Tudo começa no CAM, por volta das 18h30 com o lançamento de um novo livro do fotógrafo Daniel Blaufuks e o encontro com meia dúzia de pessoas conhecidas, um copito de vinho a acompanhar a conversa e o delinear de planos para colaborações futuras. Mas havia propostas a mais curto prazo: assistir ao concerto de lançamento de um disco no Hot Club, às 10h da noite. Aceitei o desafio da Cátia, que me ofereceu jantar em casa dela, mais dois copitos de vinho e outros tantos dedos de conversa.
Fomos a pé para a Praça da Alegria e quando lá chegámos a sala estava cheia e fazia transbordar pessoas até ao pequeno corredor que a antecede. E foi mesmo aí que nos dispusemos a esperar pela nossa oportunidade de entrar. Entretanto já nos tínhamos juntado a um amigo da Cátia que protagonizou uma das cenas de engate mais cómicas a que alguma vez assisti e afugentou umas senhoras italianas que esperavam atrás de nós. Acabou com ele, muito descaradamente, a gritar o número de telefone a uma rapariga que já estava na rua e a repetir-lho em italiano, sendo ela portuguesa. A rapariga prometeu ligar-lhe no dia seguinte, promessa feita também em italiano. Conseguiu, ainda antes de entrarmos, meter-se com a cantora Maria Viana e fazer-nos rir com mais uns quantos disparates.
Depois de entrarmos foi a música a fazer das suas. A Cátia apresentou-me a uma das cantoras e parecia conhecer mais alguns músicos e um rapaz que fazia anos a 29 de Fevereiro, o que é sempre interessante. O ambiente era muito simpático e os meus planos de abandonar o clube a tempo de apanhar o último metro foram rapidamente abandonados. Um dos responsáveis foi um rapaz que tocava harmónica e que me deixou pregada ao chão sempre que eu planeava sair da sala.
Mas lá saímos e o meu plano era ir a pé até à Almirante Reis e aí apanhar o 208, para não ter de pagar um taxi. Na Av. da Liberdade despedi-me da Cátia e do amigo que falava italiano e desci até ao Rossio, e depois até ao Martim Moniz sempre a cantarolar o My Funny Valentine e Só Danço Samba (vai, vai, vai, vai) que a cantora de belos olhos azuis tinha estado a cantar momentos antes.

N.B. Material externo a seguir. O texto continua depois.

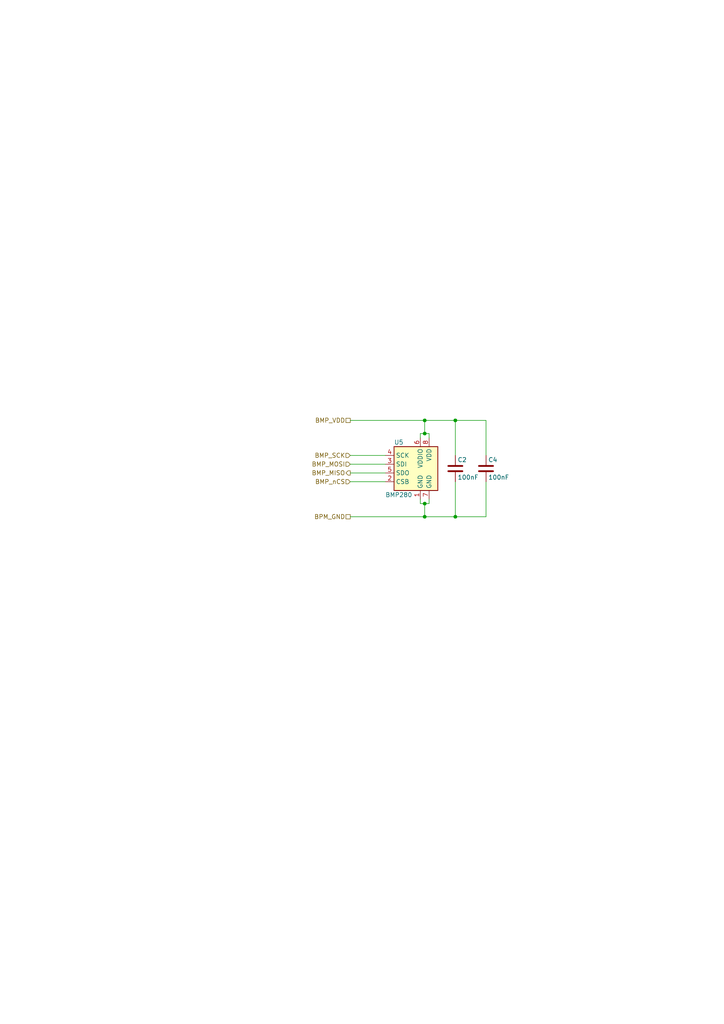
<source format=kicad_sch>
(kicad_sch (version 20230121) (generator eeschema)

  (uuid a92814df-863d-40d5-952c-5f1d48621ee0)

  (paper "A4" portrait)

  (title_block
    (title "RasPi Zero NAV Hat")
    (date "2023-05-12")
    (rev "0.1")
    (company "chipiki.ru")
    (comment 1 "RasPi Zero NAV Hat")
    (comment 2 "Denis Tsekh")
  )

  

  (junction (at 123.19 125.73) (diameter 0) (color 0 0 0 0)
    (uuid 1ca29fd8-e356-452e-9047-17e783d78751)
  )
  (junction (at 132.08 149.86) (diameter 0) (color 0 0 0 0)
    (uuid 63aca081-ee65-46eb-8e7f-2a74010e0be7)
  )
  (junction (at 123.19 149.86) (diameter 0) (color 0 0 0 0)
    (uuid 80708b8a-ae99-428f-97c4-bce5a5579459)
  )
  (junction (at 123.19 121.92) (diameter 0) (color 0 0 0 0)
    (uuid 8ed15eb2-a3ca-4a4b-885f-885e0e467e7d)
  )
  (junction (at 132.08 121.92) (diameter 0) (color 0 0 0 0)
    (uuid 8fcabde7-603e-4d00-8470-b56d55f4332c)
  )
  (junction (at 123.19 146.05) (diameter 0) (color 0 0 0 0)
    (uuid ec414472-49a1-4fdd-adbe-1bc3e3b03a98)
  )

  (wire (pts (xy 140.97 121.92) (xy 140.97 132.08))
    (stroke (width 0) (type default))
    (uuid 0de11a72-cbd5-421d-8104-438670d56651)
  )
  (wire (pts (xy 123.19 121.92) (xy 123.19 125.73))
    (stroke (width 0) (type default))
    (uuid 18e7809d-7ad1-47d5-a728-c182c319100a)
  )
  (wire (pts (xy 111.76 132.08) (xy 101.6 132.08))
    (stroke (width 0) (type default))
    (uuid 2372c3b8-fc82-4bd7-8dfd-1307f82e9667)
  )
  (wire (pts (xy 132.08 149.86) (xy 132.08 139.7))
    (stroke (width 0) (type default))
    (uuid 255434aa-2dd8-4060-a7d1-1accd5a05939)
  )
  (wire (pts (xy 132.08 121.92) (xy 132.08 132.08))
    (stroke (width 0) (type default))
    (uuid 479c640a-8e4f-41d9-8f25-6f2f588b73aa)
  )
  (wire (pts (xy 123.19 125.73) (xy 124.46 125.73))
    (stroke (width 0) (type default))
    (uuid 53966b63-93b8-4d98-a5df-60f6f11d94df)
  )
  (wire (pts (xy 123.19 121.92) (xy 101.6 121.92))
    (stroke (width 0) (type default))
    (uuid 53ba9a71-365f-41b1-b925-770b2663d786)
  )
  (wire (pts (xy 123.19 125.73) (xy 121.92 125.73))
    (stroke (width 0) (type default))
    (uuid 580a0fd1-d3e0-438b-a887-69b70935236c)
  )
  (wire (pts (xy 111.76 134.62) (xy 101.6 134.62))
    (stroke (width 0) (type default))
    (uuid 59d2f835-1d98-4681-9e57-1c261625db1f)
  )
  (wire (pts (xy 121.92 125.73) (xy 121.92 127))
    (stroke (width 0) (type default))
    (uuid 5ebd5645-4808-4f98-a319-7fa8718f7580)
  )
  (wire (pts (xy 123.19 149.86) (xy 101.6 149.86))
    (stroke (width 0) (type default))
    (uuid 66275b92-299e-479b-b14a-cac5a6155452)
  )
  (wire (pts (xy 111.76 137.16) (xy 101.6 137.16))
    (stroke (width 0) (type default))
    (uuid 68f0632b-f7a0-423c-81e9-4d2eef0a724e)
  )
  (wire (pts (xy 123.19 146.05) (xy 121.92 146.05))
    (stroke (width 0) (type default))
    (uuid 77710f47-1beb-4b9c-8f37-ed1316c0dec0)
  )
  (wire (pts (xy 132.08 121.92) (xy 140.97 121.92))
    (stroke (width 0) (type default))
    (uuid 8463e8b5-cec7-4a75-ba67-a24e2a2df258)
  )
  (wire (pts (xy 132.08 149.86) (xy 140.97 149.86))
    (stroke (width 0) (type default))
    (uuid 857285c0-da15-4b2f-89eb-a48a94b3a2d9)
  )
  (wire (pts (xy 111.76 139.7) (xy 101.6 139.7))
    (stroke (width 0) (type default))
    (uuid 9066a818-1df5-425d-a96d-6445d3e6b0ae)
  )
  (wire (pts (xy 124.46 125.73) (xy 124.46 127))
    (stroke (width 0) (type default))
    (uuid 9325e670-c486-4b19-9127-0729ff5046a1)
  )
  (wire (pts (xy 123.19 146.05) (xy 124.46 146.05))
    (stroke (width 0) (type default))
    (uuid a40b5d56-23ab-44f2-847d-e40b17fc3a70)
  )
  (wire (pts (xy 121.92 146.05) (xy 121.92 144.78))
    (stroke (width 0) (type default))
    (uuid b16551a0-c716-4f5b-8fc3-e8ed58f6c3e9)
  )
  (wire (pts (xy 123.19 149.86) (xy 123.19 146.05))
    (stroke (width 0) (type default))
    (uuid c5738652-ce3f-410c-ada0-4067cf8ad2b2)
  )
  (wire (pts (xy 132.08 121.92) (xy 123.19 121.92))
    (stroke (width 0) (type default))
    (uuid de311981-0679-47a0-8b80-6e3e6bd8bee2)
  )
  (wire (pts (xy 124.46 146.05) (xy 124.46 144.78))
    (stroke (width 0) (type default))
    (uuid ed7b5207-8e6b-4946-8080-72254195b7c7)
  )
  (wire (pts (xy 140.97 149.86) (xy 140.97 139.7))
    (stroke (width 0) (type default))
    (uuid ef675f27-96c2-468b-ac84-dabcfe385e14)
  )
  (wire (pts (xy 132.08 149.86) (xy 123.19 149.86))
    (stroke (width 0) (type default))
    (uuid ff349500-0020-483a-b5a7-0988d0ad4df2)
  )

  (hierarchical_label "BPM_GND" (shape passive) (at 101.6 149.86 180) (fields_autoplaced)
    (effects (font (size 1.27 1.27)) (justify right))
    (uuid 43bdf92a-5917-452c-9c72-3e1409a7236e)
  )
  (hierarchical_label "BMP_SCK" (shape input) (at 101.6 132.08 180) (fields_autoplaced)
    (effects (font (size 1.27 1.27)) (justify right))
    (uuid 6ecc8f0c-8d88-404e-9898-043c9d397e04)
  )
  (hierarchical_label "BMP_MISO" (shape output) (at 101.6 137.16 180) (fields_autoplaced)
    (effects (font (size 1.27 1.27)) (justify right))
    (uuid 7a0422a5-5c67-4d2d-9af0-bf5adc7ef669)
  )
  (hierarchical_label "BMP_VDD" (shape passive) (at 101.6 121.92 180) (fields_autoplaced)
    (effects (font (size 1.27 1.27)) (justify right))
    (uuid 822e0057-f955-494c-8b87-24e90e9872a3)
  )
  (hierarchical_label "BMP_MOSI" (shape input) (at 101.6 134.62 180) (fields_autoplaced)
    (effects (font (size 1.27 1.27)) (justify right))
    (uuid 8c05716d-71e6-4fc1-944e-aff92d6112f2)
  )
  (hierarchical_label "BMP_nCS" (shape input) (at 101.6 139.7 180) (fields_autoplaced)
    (effects (font (size 1.27 1.27)) (justify right))
    (uuid a76a6622-d0c7-4438-ba35-6570c6205c69)
  )

  (symbol (lib_id "Sensor_Pressure:BMP280") (at 121.92 137.16 0) (unit 1)
    (in_bom yes) (on_board yes) (dnp no)
    (uuid 00000000-0000-0000-0000-00005ef58c74)
    (property "Reference" "U5" (at 114.3 128.27 0)
      (effects (font (size 1.27 1.27)) (justify left))
    )
    (property "Value" "BMP280" (at 111.76 143.51 0)
      (effects (font (size 1.27 1.27)) (justify left))
    )
    (property "Footprint" "Package_LGA:Bosch_LGA-8_2x2.5mm_P0.65mm_ClockwisePinNumbering" (at 121.92 154.94 0)
      (effects (font (size 1.27 1.27)) hide)
    )
    (property "Datasheet" "https://ae-bst.resource.bosch.com/media/_tech/media/datasheets/BST-BMP280-DS001.pdf" (at 121.92 137.16 0)
      (effects (font (size 1.27 1.27)) hide)
    )
    (pin "1" (uuid e60d9b38-5319-4752-a73b-2ef2755c395c))
    (pin "2" (uuid 62b5f5be-768d-48c2-9fe4-a1a9ba4a258e))
    (pin "3" (uuid 70204ef9-5617-4f9b-b385-19317641ea88))
    (pin "4" (uuid 298234b1-e621-4e69-8f8e-d6756a5dbaca))
    (pin "5" (uuid 9f139acf-d18c-43b7-9256-81df2f5ebc4b))
    (pin "6" (uuid 0fb2b09d-3374-4dbf-afad-2c8229b71f9c))
    (pin "7" (uuid d436b1f0-6fb7-48a2-8e97-442b309ad5ff))
    (pin "8" (uuid 149ef9c2-8d1a-49b8-be7e-28b05b48e128))
    (instances
      (project "rbpi-z-hat"
        (path "/d99b0340-d795-4b40-9cde-9851c6cee99d/00000000-0000-0000-0000-00005ef65a4d/00000000-0000-0000-0000-00005ef663fd"
          (reference "U5") (unit 1)
        )
      )
    )
  )

  (symbol (lib_id "Device:C") (at 140.97 135.89 0) (unit 1)
    (in_bom yes) (on_board yes) (dnp no)
    (uuid 00000000-0000-0000-0000-00005ef6ae5e)
    (property "Reference" "C4" (at 141.605 133.35 0)
      (effects (font (size 1.27 1.27)) (justify left))
    )
    (property "Value" "100nF" (at 141.605 138.43 0)
      (effects (font (size 1.27 1.27)) (justify left))
    )
    (property "Footprint" "Capacitor_SMD:C_0603_1608Metric" (at 141.9352 139.7 0)
      (effects (font (size 1.27 1.27)) hide)
    )
    (property "Datasheet" "" (at 140.97 135.89 0)
      (effects (font (size 1.27 1.27)) hide)
    )
    (pin "1" (uuid 62cdcd3d-2834-44b6-bee2-c07f5aaa8796))
    (pin "2" (uuid af16114b-ce5b-47a5-8c2e-fae5f367d2d4))
    (instances
      (project "rbpi-z-hat"
        (path "/d99b0340-d795-4b40-9cde-9851c6cee99d/00000000-0000-0000-0000-00005ef65a4d/00000000-0000-0000-0000-00005ef663fd"
          (reference "C4") (unit 1)
        )
      )
    )
  )

  (symbol (lib_id "Device:C") (at 132.08 135.89 0) (unit 1)
    (in_bom yes) (on_board yes) (dnp no)
    (uuid 00000000-0000-0000-0000-00005ef6ba27)
    (property "Reference" "C2" (at 132.715 133.35 0)
      (effects (font (size 1.27 1.27)) (justify left))
    )
    (property "Value" "100nF" (at 132.715 138.43 0)
      (effects (font (size 1.27 1.27)) (justify left))
    )
    (property "Footprint" "Capacitor_SMD:C_0603_1608Metric" (at 133.0452 139.7 0)
      (effects (font (size 1.27 1.27)) hide)
    )
    (property "Datasheet" "" (at 132.08 135.89 0)
      (effects (font (size 1.27 1.27)) hide)
    )
    (pin "1" (uuid f2b1df3d-e19b-4afc-b457-5ec6f4077589))
    (pin "2" (uuid 5a5c9269-ed0f-42cf-9a9f-5cab5068c700))
    (instances
      (project "rbpi-z-hat"
        (path "/d99b0340-d795-4b40-9cde-9851c6cee99d/00000000-0000-0000-0000-00005ef65a4d/00000000-0000-0000-0000-00005ef663fd"
          (reference "C2") (unit 1)
        )
      )
    )
  )
)

</source>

Mal começo a subir a Almirante Reis dou logo com uma paragem de autocarro que me informa que o 208 passará dentro de 38 minutos. Decido-me a continuar a andar e a apanhar o autocarro mais acima para não ter de esperar ali parada. Pouco depois um táxi abranda ao passar por mim. Abano a cabeça a informá-lo que não estou interessada e ele arranca, mas muito devagar e pára um pouco mais acima. Começo a pensar que talvez não seja assim tão boa ideia andar por ali a pé. Ultrapasso o táxi que volta a aproximar-se de mim muito devagar. Estou decidida desviar-me da Almirante Reis para impedir que o táxi me pudesse seguir quando vejo que o taxista pára junto de mim, abre a janela e me faz sinal para me aproximar.
Aproximei-me e o senhor oferece-me uma boleia que eu me apresso a recusar. Ele insiste. Não vê que é um perigo andar aqui? Eu vi logo que era uma pessoa diferente. Para onde é que vai? Eu levo-a! Recusei mais algumas vezes mas o senhor parecia tão preocupado comigo que aceitei uma boleia até à Alameda. Depois de entrar no táxi explicou-me que já me tinha visto ao descer a avenida, deu meia volta no Martim Moniz e fez questão de parar para me fazer ver que nem todas as pessoas são mal intencionadas, até porque tinha visto logo que eu era uma pessoa diferente. Eu acabei por aceitar que me trouxesse a casa.
Resumindo: alguns anos depois de um motorista de autocarro me ter ido levar a casa, a Frielas, no próprio autocarro, desviando-se do seu caminho normal e assustando-me ao apagar as luzes do carro porque não ia em serviço, um taxista, às 2h da manhã, dá-me boleia até casa porque acha que é perigoso subir àquela hora, a pé, a Almirante Reis. Eu nunca achei que tivesse ar de donzela em apuros por isso só posso concluir que os motoristas são todos uns corações de manteiga.